Nearly half (43%) of healthcare leaders surveyed said that they expect to see at least modest improvement in their operating margins this year. But it’s noteworthy that 22% said they expected margins to stay the same, while another 25% said that they expect their operating margins to decrease in the coming year. So that means nearly half (47%) expected to hold the line or due worse. Another 10% said they weren’t sure how their margins would perform in the year ahead.
Labor expenses ranked as the second leading concern among healthcare finance leaders, with 48% citing it as a top concern. Conversely, 25% cited concerns about non-labor costs, such as drugs and medical supplies. That may be a bit surprising, as Wasson notes that non-labor costs have been rising at a faster clip than labor expenses.
Still, he says, labor remains the leading expense item for health systems.
“So it's not unreasonable that they would worry about their number one expense line and have that point of view,” Wasson says.
And he adds, “Historically, it's been really volatile. If we go back just a few years, it was really a pain point. So I think that's still on people's minds as they're answering a survey like this.”
Looking at the bell curve of hospital performance, he says a small group of hospitals and health systems are doing well, a large group with thin margins, and some that are struggling to stay above water.
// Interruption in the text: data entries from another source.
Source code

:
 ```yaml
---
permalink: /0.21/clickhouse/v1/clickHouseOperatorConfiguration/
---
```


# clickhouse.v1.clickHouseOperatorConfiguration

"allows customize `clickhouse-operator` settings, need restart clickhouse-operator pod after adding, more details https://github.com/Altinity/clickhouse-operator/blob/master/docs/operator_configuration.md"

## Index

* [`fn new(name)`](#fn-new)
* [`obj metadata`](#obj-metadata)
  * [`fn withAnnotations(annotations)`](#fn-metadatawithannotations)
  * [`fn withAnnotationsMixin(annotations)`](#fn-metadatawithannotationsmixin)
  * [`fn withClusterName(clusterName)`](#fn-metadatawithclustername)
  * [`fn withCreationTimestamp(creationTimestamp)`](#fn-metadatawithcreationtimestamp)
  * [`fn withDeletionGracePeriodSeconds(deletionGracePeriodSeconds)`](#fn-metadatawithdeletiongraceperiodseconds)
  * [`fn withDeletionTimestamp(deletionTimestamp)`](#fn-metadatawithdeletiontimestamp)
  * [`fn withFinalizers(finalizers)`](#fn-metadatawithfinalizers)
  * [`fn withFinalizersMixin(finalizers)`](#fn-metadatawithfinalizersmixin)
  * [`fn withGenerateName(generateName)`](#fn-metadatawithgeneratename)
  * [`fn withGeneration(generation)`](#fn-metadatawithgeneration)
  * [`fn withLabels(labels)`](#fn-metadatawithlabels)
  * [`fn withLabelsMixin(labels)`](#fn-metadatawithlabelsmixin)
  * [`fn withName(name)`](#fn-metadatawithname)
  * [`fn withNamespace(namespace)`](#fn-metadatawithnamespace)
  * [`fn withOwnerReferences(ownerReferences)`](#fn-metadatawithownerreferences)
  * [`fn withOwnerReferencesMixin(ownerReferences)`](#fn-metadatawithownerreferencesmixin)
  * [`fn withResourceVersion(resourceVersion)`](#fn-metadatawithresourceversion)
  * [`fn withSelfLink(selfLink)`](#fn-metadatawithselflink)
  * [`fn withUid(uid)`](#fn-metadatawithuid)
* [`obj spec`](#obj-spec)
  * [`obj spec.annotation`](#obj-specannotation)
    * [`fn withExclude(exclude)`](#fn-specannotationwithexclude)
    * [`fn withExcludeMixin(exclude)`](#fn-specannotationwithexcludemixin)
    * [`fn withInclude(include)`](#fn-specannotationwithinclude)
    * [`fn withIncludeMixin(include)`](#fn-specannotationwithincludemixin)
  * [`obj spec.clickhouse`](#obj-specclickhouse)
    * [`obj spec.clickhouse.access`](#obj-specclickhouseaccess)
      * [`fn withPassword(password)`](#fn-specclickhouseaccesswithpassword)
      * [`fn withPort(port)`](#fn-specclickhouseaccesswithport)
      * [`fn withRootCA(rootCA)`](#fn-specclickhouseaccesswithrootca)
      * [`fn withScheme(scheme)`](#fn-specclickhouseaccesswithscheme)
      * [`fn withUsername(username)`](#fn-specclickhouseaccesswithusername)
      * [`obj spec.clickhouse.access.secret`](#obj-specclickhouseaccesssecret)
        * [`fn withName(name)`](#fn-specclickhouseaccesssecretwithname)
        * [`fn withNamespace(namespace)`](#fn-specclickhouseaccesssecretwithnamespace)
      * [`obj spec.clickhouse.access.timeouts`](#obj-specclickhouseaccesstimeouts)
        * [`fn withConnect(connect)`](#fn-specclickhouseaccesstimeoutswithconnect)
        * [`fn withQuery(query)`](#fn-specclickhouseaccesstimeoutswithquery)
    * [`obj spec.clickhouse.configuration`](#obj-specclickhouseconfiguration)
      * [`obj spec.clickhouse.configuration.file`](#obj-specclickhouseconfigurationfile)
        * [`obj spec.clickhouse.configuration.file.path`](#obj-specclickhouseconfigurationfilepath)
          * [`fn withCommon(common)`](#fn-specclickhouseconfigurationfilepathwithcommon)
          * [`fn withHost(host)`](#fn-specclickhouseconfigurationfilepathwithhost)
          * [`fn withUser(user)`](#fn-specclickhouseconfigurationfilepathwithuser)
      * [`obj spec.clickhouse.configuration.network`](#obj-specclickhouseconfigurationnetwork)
Noting the lower performing hospitals, Wasson says, “I truly worry about their sustainability and what will happen to them.”
With uncertainty in funding and more financial headwinds, Wasson says healthcare leaders have the right idea in placing cutting costs at the top of the agenda.
“They should definitely take their own advice of what their priority is, and manage their margins, manage their expenses,” he says. “And I think it really should be a strategic priority of organizations to make that a priority. It's easy to say, it's harder to actually do it …. The CEO, the CFO, the leadership, has to make it a strategic discipline of their organization, or else, I think it's just a lot of words.”
Wasson also expects to see elevated pressure on expenses, including supply chain challenges in the future.
And he urges health systems to prepare for changes in Medicaid, including understanding payer mixes.
“Make a plan for it,” he says. “Don't wait and just kind of let it happen to you.”